Though the Fed’s paper does not suggest that the U.S. adopt this policy, it outlines how other countries have executed similar financial maneuvers without selling any physical gold. These include Germany, Italy, Lebanon, Curacao and Saint Martin, and South Africa.

Proceeds Could Inject Billions Without Selling Physical Gold

The U.S. Treasury currently values its 261.5 million ounces of gold at $42.22 per ounce, a figure set in 1973. At that rate, the total value is at around $11 billion. However, at today’s market price, that same reserve is worth over $750 billion. 

Revaluing the gold could unlock hundreds of billions without any actual transaction of the metal itself.

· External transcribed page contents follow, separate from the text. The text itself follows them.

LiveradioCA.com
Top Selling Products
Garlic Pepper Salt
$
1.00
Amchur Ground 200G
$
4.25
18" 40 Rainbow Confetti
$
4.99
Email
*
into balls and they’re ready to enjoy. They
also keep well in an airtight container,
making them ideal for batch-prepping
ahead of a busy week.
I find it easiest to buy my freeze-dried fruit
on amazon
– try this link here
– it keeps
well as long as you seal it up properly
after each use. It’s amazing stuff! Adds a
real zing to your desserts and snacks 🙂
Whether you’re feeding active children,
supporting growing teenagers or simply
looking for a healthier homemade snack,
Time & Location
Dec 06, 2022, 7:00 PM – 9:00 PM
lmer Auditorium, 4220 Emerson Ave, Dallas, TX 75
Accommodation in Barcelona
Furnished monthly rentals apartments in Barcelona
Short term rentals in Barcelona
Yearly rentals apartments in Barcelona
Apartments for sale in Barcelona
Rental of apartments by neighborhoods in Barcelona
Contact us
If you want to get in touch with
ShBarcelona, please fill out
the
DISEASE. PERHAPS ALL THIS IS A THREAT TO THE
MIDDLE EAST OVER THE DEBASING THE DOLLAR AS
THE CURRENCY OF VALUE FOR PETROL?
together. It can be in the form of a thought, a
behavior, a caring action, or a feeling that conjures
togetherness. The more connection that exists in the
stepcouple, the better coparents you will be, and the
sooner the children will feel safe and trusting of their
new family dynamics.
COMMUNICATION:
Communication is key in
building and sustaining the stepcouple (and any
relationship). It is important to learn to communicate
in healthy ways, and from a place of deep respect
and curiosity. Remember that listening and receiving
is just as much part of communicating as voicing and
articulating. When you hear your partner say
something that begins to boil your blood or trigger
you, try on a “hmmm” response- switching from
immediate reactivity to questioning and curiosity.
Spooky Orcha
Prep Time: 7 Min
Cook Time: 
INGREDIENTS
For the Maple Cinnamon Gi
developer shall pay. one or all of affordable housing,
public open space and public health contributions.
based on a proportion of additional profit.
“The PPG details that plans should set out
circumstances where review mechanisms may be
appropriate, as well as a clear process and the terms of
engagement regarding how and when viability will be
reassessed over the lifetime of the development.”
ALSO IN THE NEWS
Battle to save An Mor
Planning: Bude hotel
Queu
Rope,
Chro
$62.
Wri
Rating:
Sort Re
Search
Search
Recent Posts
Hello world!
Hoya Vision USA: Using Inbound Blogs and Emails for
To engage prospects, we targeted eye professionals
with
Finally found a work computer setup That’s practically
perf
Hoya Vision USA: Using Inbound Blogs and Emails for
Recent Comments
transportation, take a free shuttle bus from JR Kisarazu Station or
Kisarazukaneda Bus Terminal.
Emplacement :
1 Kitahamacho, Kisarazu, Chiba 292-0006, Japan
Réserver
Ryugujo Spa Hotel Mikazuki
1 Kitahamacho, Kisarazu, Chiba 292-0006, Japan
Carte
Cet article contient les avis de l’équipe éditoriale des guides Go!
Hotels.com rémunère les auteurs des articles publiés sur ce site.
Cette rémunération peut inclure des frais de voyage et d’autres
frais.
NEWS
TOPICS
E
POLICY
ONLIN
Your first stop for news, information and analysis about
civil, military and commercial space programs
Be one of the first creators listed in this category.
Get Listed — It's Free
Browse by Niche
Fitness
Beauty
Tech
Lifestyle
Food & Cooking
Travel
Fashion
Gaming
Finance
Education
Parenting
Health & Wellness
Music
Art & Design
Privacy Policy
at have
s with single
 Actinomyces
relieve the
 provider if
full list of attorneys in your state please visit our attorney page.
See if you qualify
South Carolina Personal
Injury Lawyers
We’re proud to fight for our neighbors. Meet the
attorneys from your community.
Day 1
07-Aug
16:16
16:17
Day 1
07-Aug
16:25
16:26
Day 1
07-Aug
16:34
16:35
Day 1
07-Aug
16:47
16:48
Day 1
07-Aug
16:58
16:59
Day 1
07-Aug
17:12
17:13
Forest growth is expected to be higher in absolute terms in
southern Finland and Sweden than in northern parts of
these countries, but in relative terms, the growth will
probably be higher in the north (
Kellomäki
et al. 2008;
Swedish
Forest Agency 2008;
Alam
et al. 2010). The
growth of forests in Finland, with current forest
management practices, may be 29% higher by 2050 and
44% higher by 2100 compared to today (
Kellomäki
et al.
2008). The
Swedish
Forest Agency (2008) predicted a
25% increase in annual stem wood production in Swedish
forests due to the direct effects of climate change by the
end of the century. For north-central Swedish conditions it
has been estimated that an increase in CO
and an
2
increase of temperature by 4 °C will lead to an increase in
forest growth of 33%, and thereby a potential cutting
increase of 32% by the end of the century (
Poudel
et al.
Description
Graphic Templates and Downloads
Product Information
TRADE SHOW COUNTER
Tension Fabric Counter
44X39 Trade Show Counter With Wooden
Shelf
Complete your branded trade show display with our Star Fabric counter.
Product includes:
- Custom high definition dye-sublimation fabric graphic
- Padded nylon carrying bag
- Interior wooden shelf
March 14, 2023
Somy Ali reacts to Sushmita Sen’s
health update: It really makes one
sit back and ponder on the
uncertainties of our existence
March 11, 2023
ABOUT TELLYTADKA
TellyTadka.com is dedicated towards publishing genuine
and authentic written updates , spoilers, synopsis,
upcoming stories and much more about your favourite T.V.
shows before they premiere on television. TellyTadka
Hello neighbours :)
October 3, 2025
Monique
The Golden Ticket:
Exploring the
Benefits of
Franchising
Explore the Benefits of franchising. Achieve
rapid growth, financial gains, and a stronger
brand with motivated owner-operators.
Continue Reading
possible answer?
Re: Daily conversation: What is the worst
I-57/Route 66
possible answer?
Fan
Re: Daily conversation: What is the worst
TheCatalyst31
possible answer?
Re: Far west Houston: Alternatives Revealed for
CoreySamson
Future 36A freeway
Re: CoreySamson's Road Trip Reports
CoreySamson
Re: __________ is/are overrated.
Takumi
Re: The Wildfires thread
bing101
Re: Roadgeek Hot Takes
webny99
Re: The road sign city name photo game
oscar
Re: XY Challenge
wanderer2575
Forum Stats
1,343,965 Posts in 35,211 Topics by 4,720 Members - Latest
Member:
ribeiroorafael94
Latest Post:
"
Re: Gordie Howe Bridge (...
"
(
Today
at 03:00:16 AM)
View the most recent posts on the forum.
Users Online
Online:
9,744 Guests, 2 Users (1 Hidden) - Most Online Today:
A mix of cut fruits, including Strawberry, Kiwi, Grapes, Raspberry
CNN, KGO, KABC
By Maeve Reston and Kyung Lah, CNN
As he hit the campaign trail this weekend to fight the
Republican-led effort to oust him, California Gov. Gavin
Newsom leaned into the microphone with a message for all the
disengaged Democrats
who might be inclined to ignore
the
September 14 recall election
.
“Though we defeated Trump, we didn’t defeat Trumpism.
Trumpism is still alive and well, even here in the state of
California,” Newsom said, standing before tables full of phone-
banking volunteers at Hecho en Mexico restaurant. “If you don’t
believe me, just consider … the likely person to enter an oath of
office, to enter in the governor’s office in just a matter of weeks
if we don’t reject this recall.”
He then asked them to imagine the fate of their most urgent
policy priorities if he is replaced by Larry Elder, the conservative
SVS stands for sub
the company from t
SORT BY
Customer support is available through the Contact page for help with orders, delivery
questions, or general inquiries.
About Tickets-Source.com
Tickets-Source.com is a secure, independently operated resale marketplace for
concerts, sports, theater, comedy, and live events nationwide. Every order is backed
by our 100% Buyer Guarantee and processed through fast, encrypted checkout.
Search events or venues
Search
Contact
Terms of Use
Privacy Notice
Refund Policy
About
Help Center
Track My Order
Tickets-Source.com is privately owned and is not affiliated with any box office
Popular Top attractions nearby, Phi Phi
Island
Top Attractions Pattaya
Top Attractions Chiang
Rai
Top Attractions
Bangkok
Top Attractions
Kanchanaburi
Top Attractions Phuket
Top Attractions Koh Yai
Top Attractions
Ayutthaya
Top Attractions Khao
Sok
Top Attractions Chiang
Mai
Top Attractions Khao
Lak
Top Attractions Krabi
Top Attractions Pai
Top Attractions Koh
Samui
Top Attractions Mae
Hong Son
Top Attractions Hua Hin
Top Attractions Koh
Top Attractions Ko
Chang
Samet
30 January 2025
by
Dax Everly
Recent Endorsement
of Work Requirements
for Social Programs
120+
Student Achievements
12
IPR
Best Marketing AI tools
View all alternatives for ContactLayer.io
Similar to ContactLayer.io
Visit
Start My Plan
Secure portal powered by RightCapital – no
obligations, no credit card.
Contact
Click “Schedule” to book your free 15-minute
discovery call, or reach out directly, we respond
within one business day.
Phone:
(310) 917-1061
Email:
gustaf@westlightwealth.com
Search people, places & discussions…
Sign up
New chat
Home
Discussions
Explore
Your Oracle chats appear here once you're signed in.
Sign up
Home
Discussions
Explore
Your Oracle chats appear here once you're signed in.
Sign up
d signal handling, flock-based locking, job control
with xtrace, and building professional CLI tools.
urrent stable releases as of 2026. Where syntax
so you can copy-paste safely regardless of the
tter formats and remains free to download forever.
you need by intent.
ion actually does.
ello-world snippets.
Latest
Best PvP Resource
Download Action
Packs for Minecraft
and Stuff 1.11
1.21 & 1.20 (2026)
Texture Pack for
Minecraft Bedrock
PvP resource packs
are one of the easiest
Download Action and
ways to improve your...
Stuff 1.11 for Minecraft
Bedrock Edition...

According to the August 1 Fed research note, governments in other countries have used revaluation gains to pay down debt or cover central bank losses. 

These actions did not involve raising taxes or issuing new bonds. In theory, the U.S. Treasury could retire the current $11 billion gold certificate and issue a new one based on an updated price. This would create fresh funds that could be directed toward a Bitcoin reserve, as outlined in Senator Lummis’ legislative proposal.

Impact on Inflation and Central Bank Independence

While the idea could offer a financial boost, concerns remain over its economic consequences. Critics argue that creating new funds through revaluation increases the money supply, which could fuel inflation. 

Historical context adds to these concerns. In 1934, a similar gold revaluation expanded the money supply and reduced the Federal Reserve’s role in monetary control. That event gave the Treasury de facto control until the 1951 Fed-Treasury Accord restored central bank independence. 

Given recent tensions between former President Donald Trump and the Federal Reserve over interest rate decisions, any move that appears to weaken Fed autonomy could lead to political and market backlash.

Treasury Officials Deny Revaluation Plans 

Treasury Secretary Scott Bessent addressed the speculation earlier this year. Speaking on the All-In podcast in March, he firmly denied any ongoing plans. “I can say today we’re not revaluing the gold,” he stated. 

This position aligns with a cautious approach from federal officials, despite growing interest in alternative funding methods. The Fed’s latest report provides technical insight but stops short of endorsing revaluation. 

Instead, it maps out the legal and financial steps involved should the U.S. ever pursue such a path. Although the idea is dormant, the documentation shows how unlocking hidden value through accounting shifts has precedent, and could become a key issue in future economic strategies.